For this purpose, the team collected all social media handles and website addresses of the 4,600 potential parliamentarians. The database allowed them to access and analyze every single one of the candidates’ comments and posts using specialist computer programs. What are Gilardi’s findings after an initial quick analysis? “The majority of candidates are present on social media, with Facebook being much more popular than Twitter. But the channels are not being used in a very professional way.” Surprisingly, Gilardi’s team have found almost no difference between the visibility of younger and of older candidates on social media – the young politicians are not necessary more digitally active. “These findings put the significance of the digital election campaign into perspective,” concludes Gilardi. More comprehensive evaluations of the digital election campaign will be available in early 2020.

The Digital Democracy Lab is the most recent endeavor of the busy politics professor. Gilardi and his colleagues use the lab to research the influence of digitalization on various aspects of direct democracy using cutting edge technologies. In the past year, use of the UZH Science Cloud (a computing and storage infrastructure service provided by UZH’s Information Technology Office for large-scale computational research) helped to manage the intensive computational work. Special programs were used to collect and analyze the mountain of data. It was made possible thanks to the Digital Society Initiative, says Gilardi. Without that network, adds the political scientist, the Digital Democracy Lab would never have come about.

Although he is only 44 years old, Fabrizio Gilardi has been head of the Department of Political Science for over seven years already, following a meteoric rise through the ranks of academia.  Asked why he decided on politics in the first place, he says: “I have always been interested in politics and international relations. I wanted to know how society functions.” When he finished school, he therefore left his home city of Lugano to enrol in a political science program at the University of Geneva. The universities in the Lake Geneva region had an outstanding reputation in this discipline, explains Gilardi, and it was common for students from Ticino to leave their home canton to study. The course lived up to his expectations, and as a talented student he was able to go straight on to the University of Lausanne to write his PhD. For his dissertation, he investigated independent regulatory bodies.
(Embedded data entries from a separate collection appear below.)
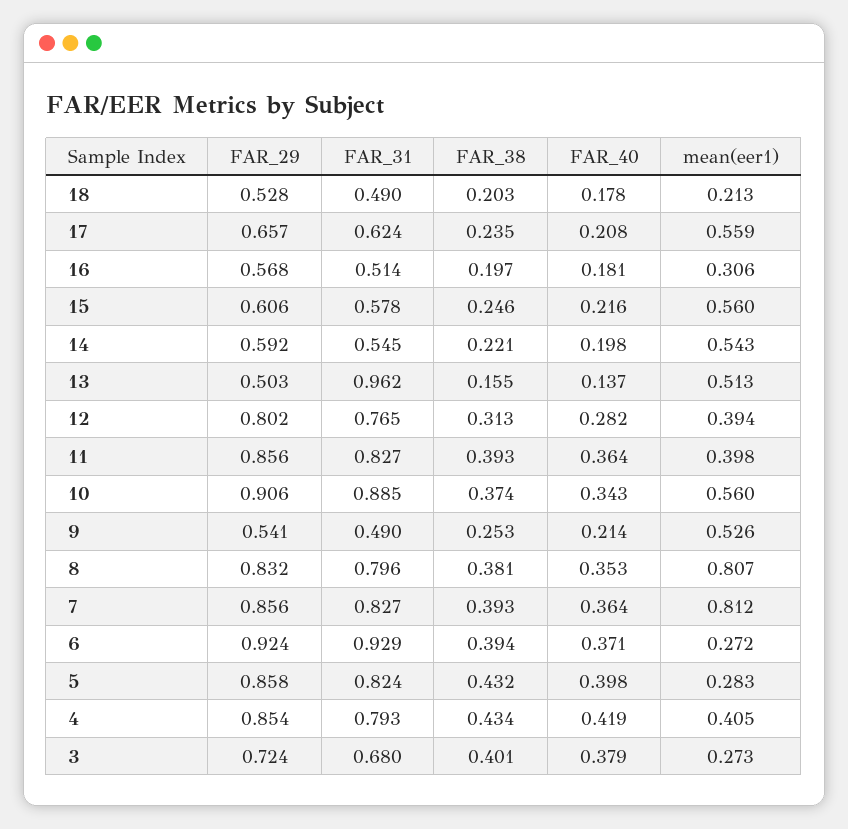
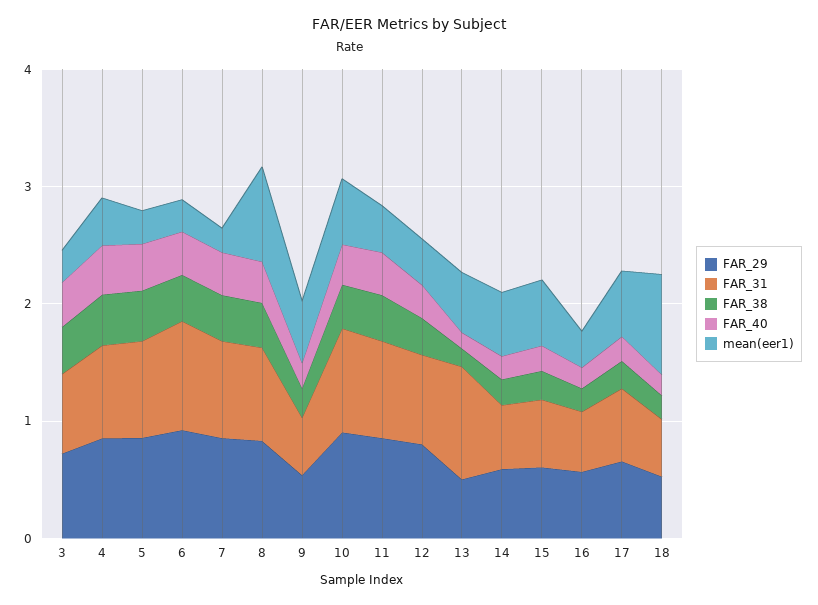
  {
    "FAR_29": {
      "18": 0.528,
      "17": 0.657,
      "16": 0.568,
      "15": 0.606,
      "14": 0.592,
      "13": 0.503,
      "12": 0.802,
      "11": 0.856,
      "10": 0.906,
      "9": 0.541,
      "8": 0.832,
      "7": 0.856,
      "6": 0.924,
      "5": 0.858,
      "4": 0.854,
      "3": 0.724
    },
    "FAR_31": {
      "18": 0.49,
      "17": 0.624,
      "16": 0.514,
      "15": 0.578,
      "14": 0.545,
      "13": 0.962,
      "12": 0.765,
      "11": 0.827,
      "10": 0.885,
      "9": 0.49,
      "8": 0.796,
      "7": 0.827,
      "6": 0.929,
      "5": 0.824,
      "4": 0.793,
      "3": 0.68
    },
    "FAR_38": {
      "18": 0.203,
      "17": 0.235,
      "16": 0.197,
      "15": 0.246,
      "14": 0.221,
      "13": 0.155,
      "12": 0.313,
      "11": 0.393,
      "10": 0.374,
      "9": 0.253,
      "8": 0.381,
      "7": 0.393,
      "6": 0.394,
      "5": 0.432,
      "4": 0.434,
      "3": 0.401
    },
    "FAR_40": {
      "18": 0.178,
      "17": 0.208,
      "16": 0.181,
      "15": 0.216,
      "14": 0.198,
      "13": 0.137,
      "12": 0.282,
      "11": 0.364,
      "10": 0.343,
      "9": 0.214,
      "8": 0.353,
      "7": 0.364,
      "6": 0.371,
      "5": 0.398,
      "4": 0.419,
      "3": 0.379
    },
    "mean(eer1)": {
-     "18": 0.213,
+     "18": 0.8,
      "17": 0.559,
      "16": 0.306,
      "15": 0.56,
      "14": 0.543,
      "13": 0.513,
      "12": 0.394,
      "11": 0.398,
      "10": 0.56,
      "9": 0.526,
      "8": 0.807,
-     "7": 0.812,
+     "7": 0.2,
      "6": 0.272,
      "5": 0.283,
      "4": 0.405,
      "3": 0.273
    }
  }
Around the turn of the century, he explains, more and more independent bodies were established to regulate various areas of politics, for example telecommunications, energy or food safety. These politically independent authorities were a response to the march of free-market liberalization and privatization. Gilardi looked on the one hand at the question of why governments were outsourcing these tasks to external authorities, and on the other hand at how these new institutions in various countries had evolved and spread. He developed theoretical models backed up by empirical data from Switzerland and European countries. After obtaining his doctorate in 2004, Fabrizio Gilardi took a post-doc position at Harvard University in Massachusetts.

Last-minute application

“The offer from UZH came unexpectedly quickly,” says Gilardi, recalling a meeting in Bern shortly after his return from the US in 2008. There he found out about a professorship advertised at the University of Zurich, but the deadline was that day. On the train ride home, he wrote a letter and sent off his application. “I obviously made a good impression, despite my young age of 34,” he laughs. After he got the job, he moved to Zurich, where he now lives with his family and feels very much at home.

Eleven years have since passed, and since 2012 he has also been head of department. “Political science is well positioned at the University of Zurich, we are internationally visible and among the best worldwide,” says Gilardi. The department is 31st in the Shanghai Ranking. At the end of the year, his colleague Silja Häusermann will replace him as head of department, and he is looking forward to having more time for his own research. The Digital Democracy Lab will remain a focus. “There are countless questions about digitalization and democracy that we want to look into, not just in connection with elections.”